| Required work |
Please reproduce the data below word for word, leaving out the pictures.
---
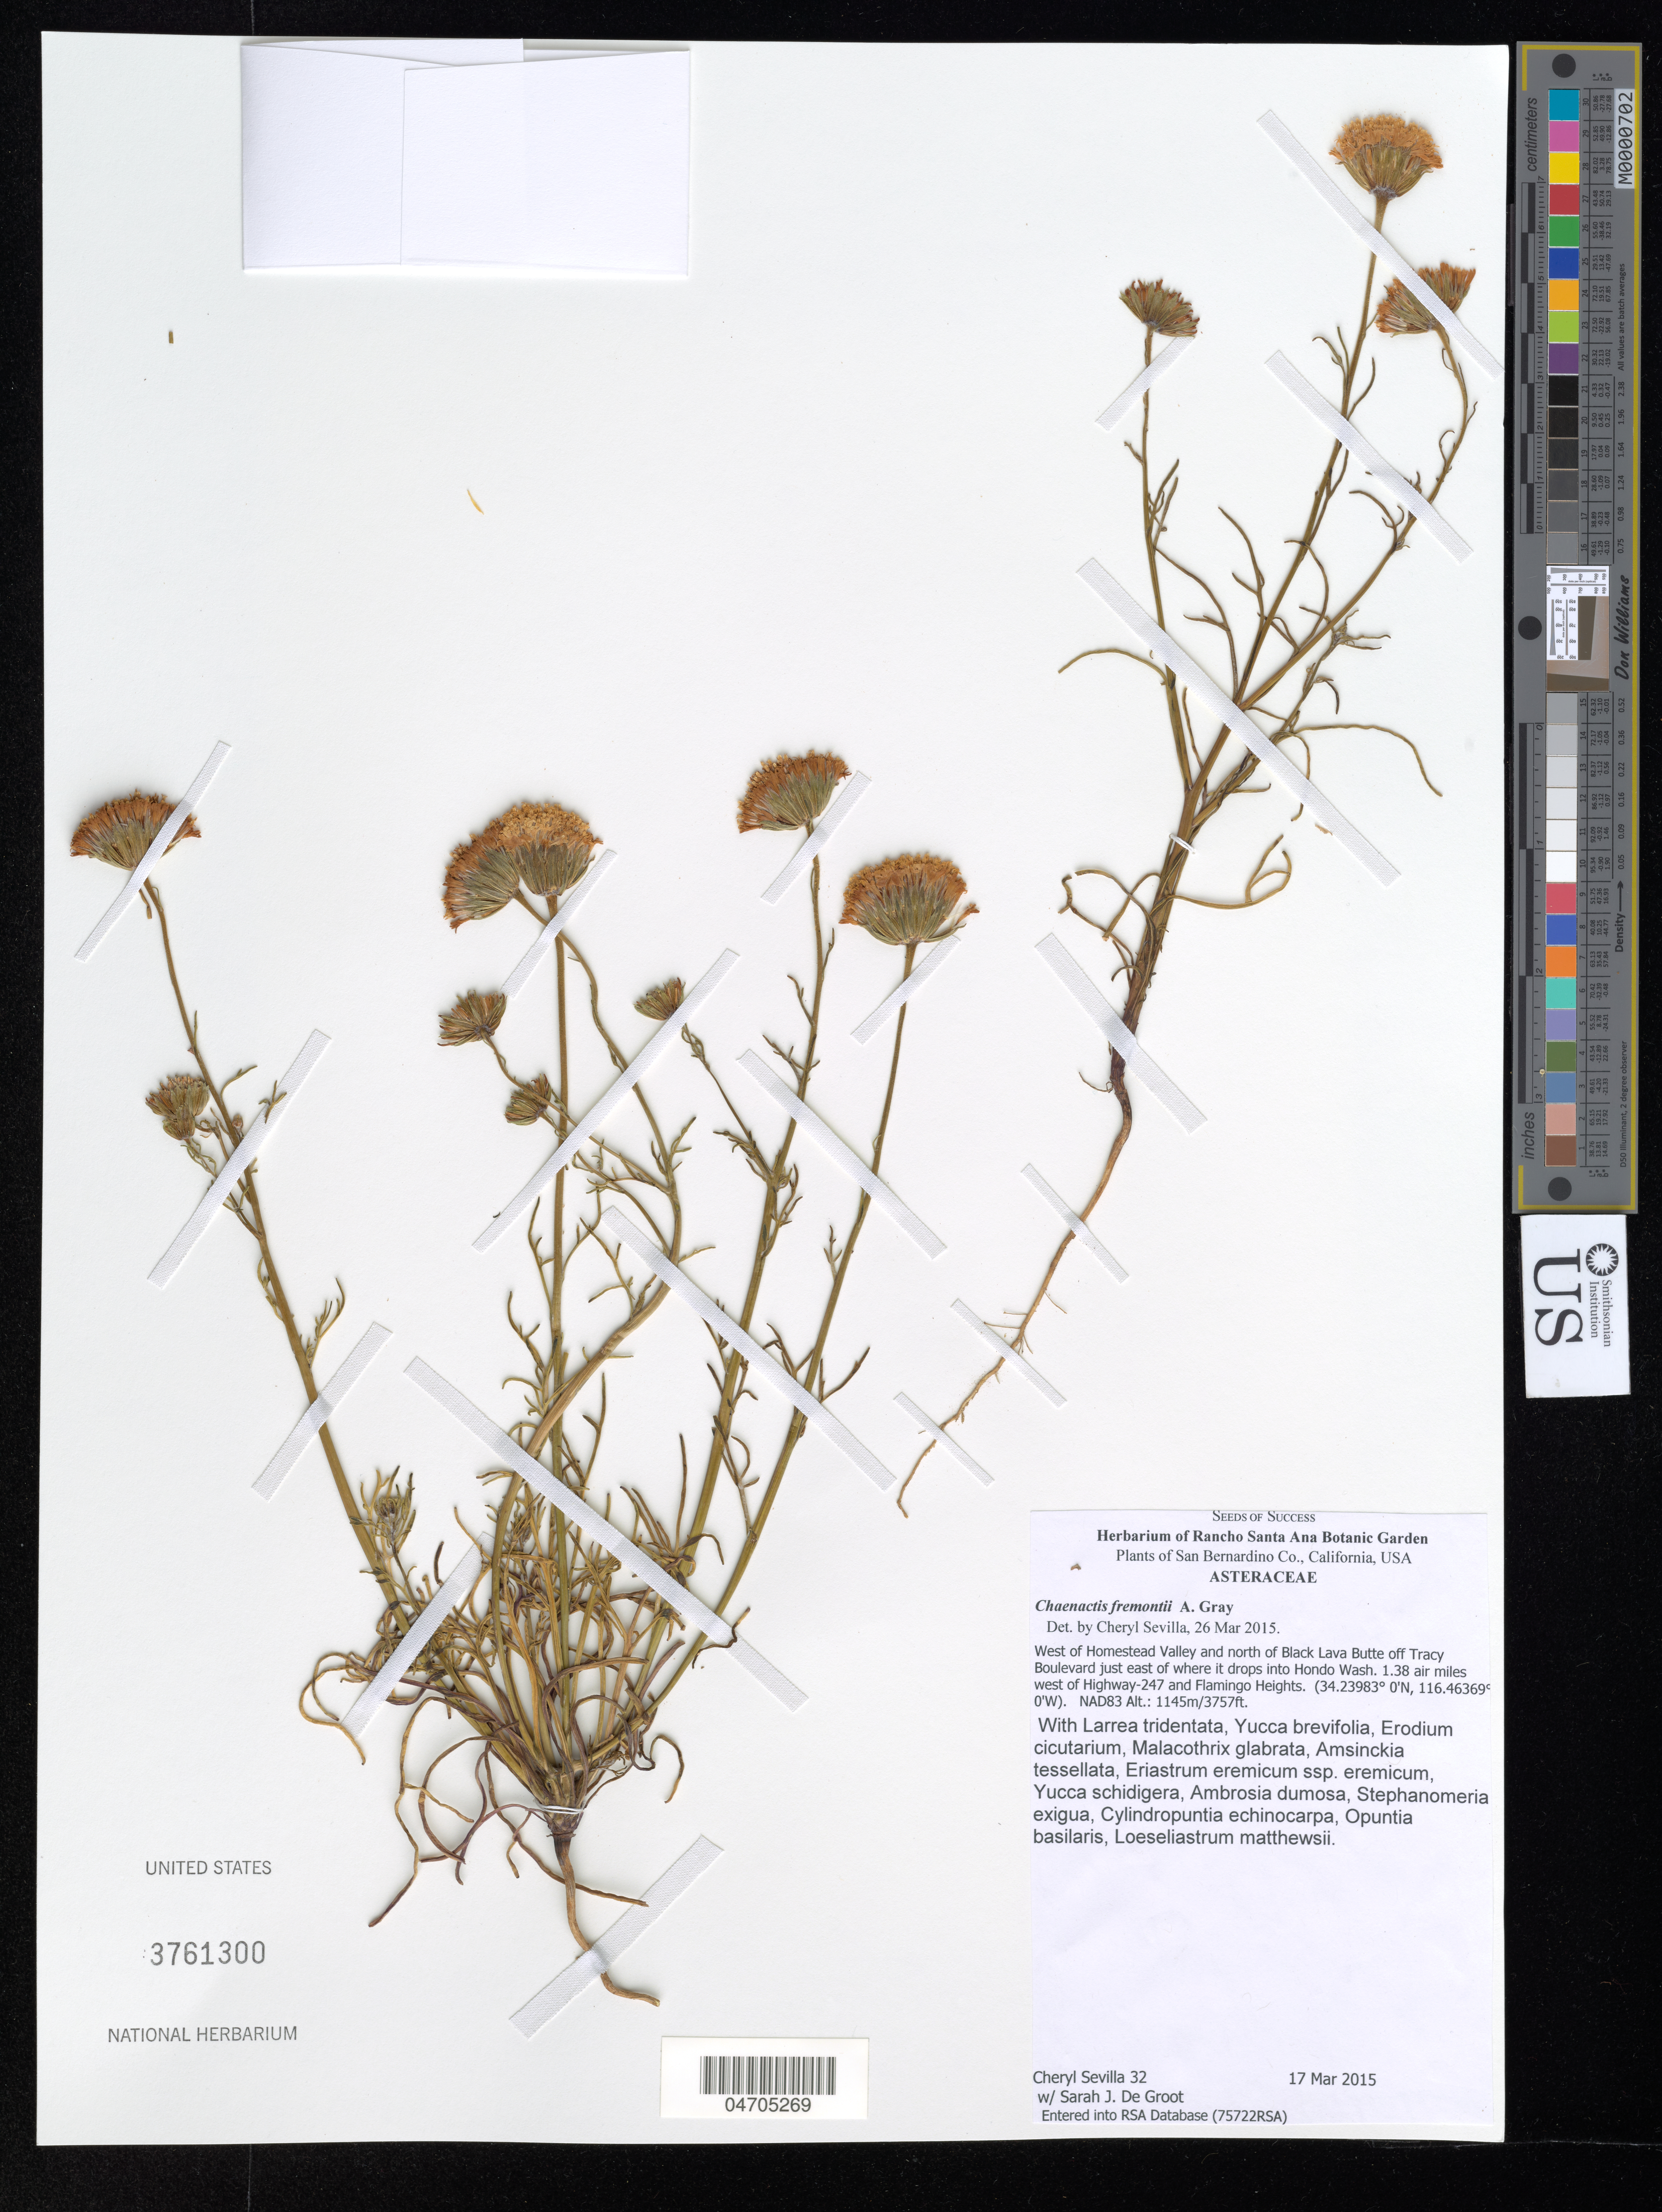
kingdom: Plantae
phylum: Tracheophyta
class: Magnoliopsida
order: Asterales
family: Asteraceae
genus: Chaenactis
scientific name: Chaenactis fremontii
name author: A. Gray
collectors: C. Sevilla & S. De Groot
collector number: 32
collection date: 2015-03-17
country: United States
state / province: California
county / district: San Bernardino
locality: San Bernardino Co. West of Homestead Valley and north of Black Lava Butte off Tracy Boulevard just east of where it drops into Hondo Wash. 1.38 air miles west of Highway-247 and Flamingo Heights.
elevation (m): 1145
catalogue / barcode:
---
| Output for this task |
kingdom: Plantae
phylum: Tracheophyta
class: Magnoliopsida
order: Asterales
family: Asteraceae
genus: Chaenactis
scientific name: Chaenactis fremontii
name author: A. Gray
collectors: C. Sevilla & S. De Groot
collector number: 32
collection date: 2015-03-17
country: United States
state / province: California
county / district: San Bernardino
locality: San Bernardino Co. West of Homestead Valley and north of Black Lava Butte off Tracy Boulevard just east of where it drops into Hondo Wash. 1.38 air miles west of Highway-247 and Flamingo Heights.
elevation (m): 1145
catalogue / barcode:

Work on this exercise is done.